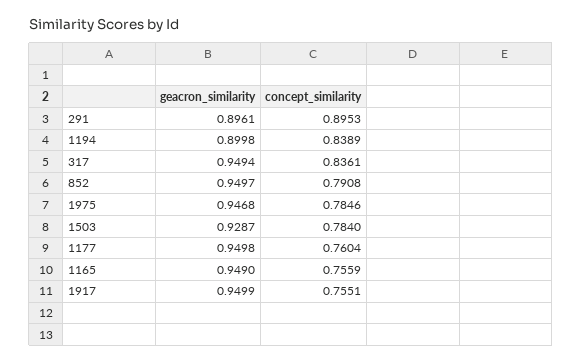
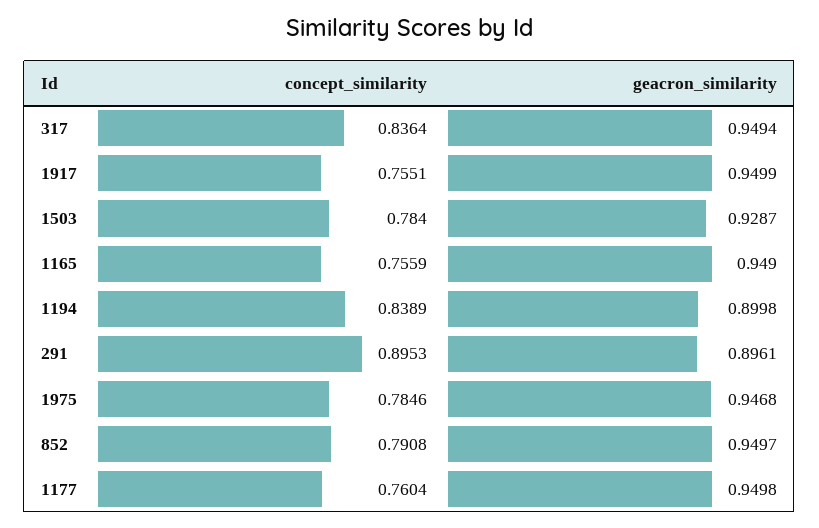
  {
    "geacron_similarity": {
      "291": 0.8961,
      "1194": 0.8998,
      "317": 0.9494,
      "852": 0.9497,
      "1975": 0.9468,
      "1503": 0.9287,
      "1177": 0.9498,
      "1165": 0.949,
      "1917": 0.9499
    },
    "concept_similarity": {
      "291": 0.8953,
      "1194": 0.8389,
-     "317": 0.8361,
+     "317": 0.8364,
      "852": 0.7908,
      "1975": 0.7846,
      "1503": 0.784,
      "1177": 0.7604,
      "1165": 0.7559,
      "1917": 0.7551
    }
  }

Action item ▸
Copy all the material above exactly, but skip each image.

Result of the task ▸
  {
    "geacron_similarity": {
      "291": 0.8961,
      "1194": 0.8998,
      "317": 0.9494,
      "852": 0.9497,
      "1975": 0.9468,
      "1503": 0.9287,
      "1177": 0.9498,
      "1165": 0.949,
      "1917": 0.9499
    },
    "concept_similarity": {
      "291": 0.8953,
      "1194": 0.8389,
-     "317": 0.8361,
+     "317": 0.8364,
      "852": 0.7908,
      "1975": 0.7846,
      "1503": 0.784,
      "1177": 0.7604,
      "1165": 0.7559,
      "1917": 0.7551
    }
  }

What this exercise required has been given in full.